De olho no futuro, os profissionais de Santo André estão atentos às chamadas “megatendências” do setor. “Escolhemos quatro caminhos de inovação para trabalhar: sustentabilidade, saúde, praticidade e conectividade.”
Para Boaventura, a sustentabilidade nas fibras e no têxtil é fundamental porque o setor está passando por profundas transformações. Em dez anos, acredita, haverá outros fios e materiais, além de diferentes conceitos de negócios. “O planeta não tem mais condições de suportar o modelo atual.”
Saúde é outro pilar para os novos projetos da indústria. “O conforto virá atrelado ao conceito de como o têxtil pode proporcionar bem-estar através do vestuário”, diz Boaventura. O terceiro item é praticidade, especialmente na vida urbana. “A roupa também precisa responder a essas questões e facilitar as atividades cotidianas.”
Por último, vem a conectividade trazida pelas wearables, ou “roupas inteligentes”, que já são uma realidade na forma de óculos, relógios, calçados e vestuário.
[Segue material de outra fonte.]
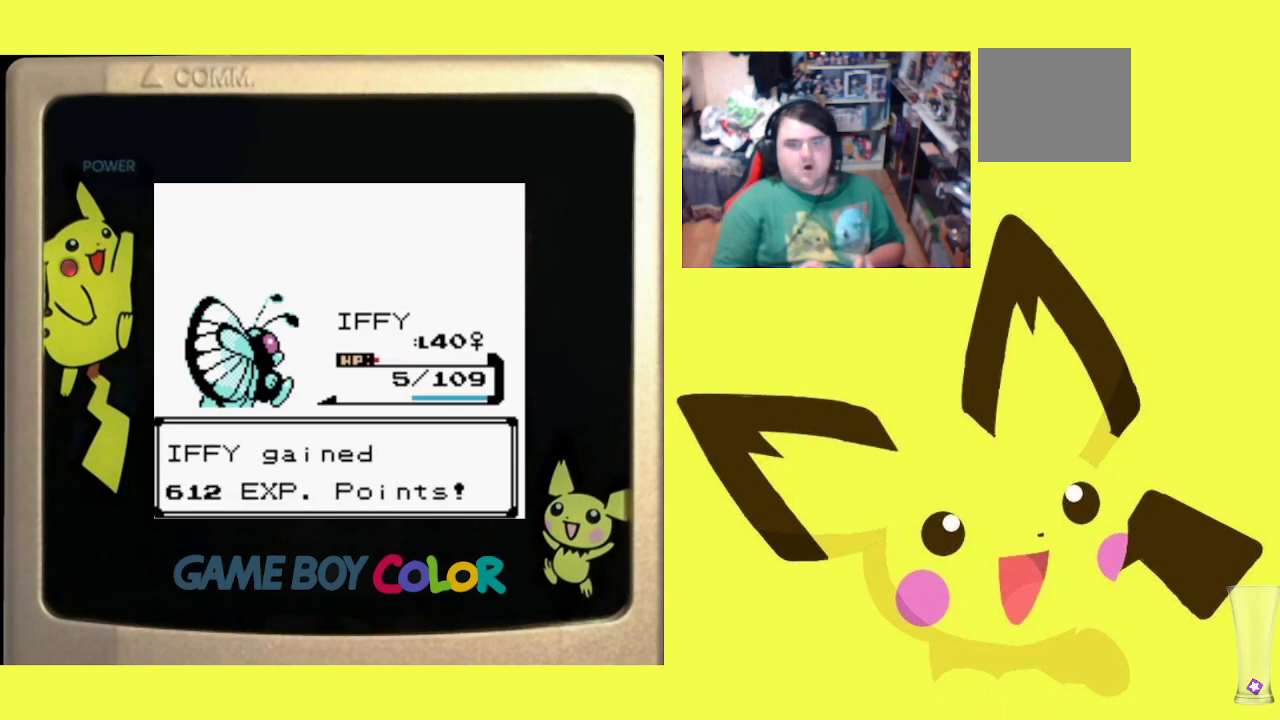
{"buttons": [], "events": [[17, "CIRCLE", "up"], [283, "CIRCLE", "down"], [417, "CIRCLE", "up"], [450, "R1", "up"]]}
Muito além dos óculos de realidade virtual, a geração mais recente de wearables traz sensores na trama dos tecidos que oferecem uma série de possibilidades. Desde incentivar a prática de exercícios ou controlar uma dieta, até monitorar os sinais vitais e o sono dos usuários. “Como iremos massificar as wearables no têxtil é uma questão que estamos olhando no momento.”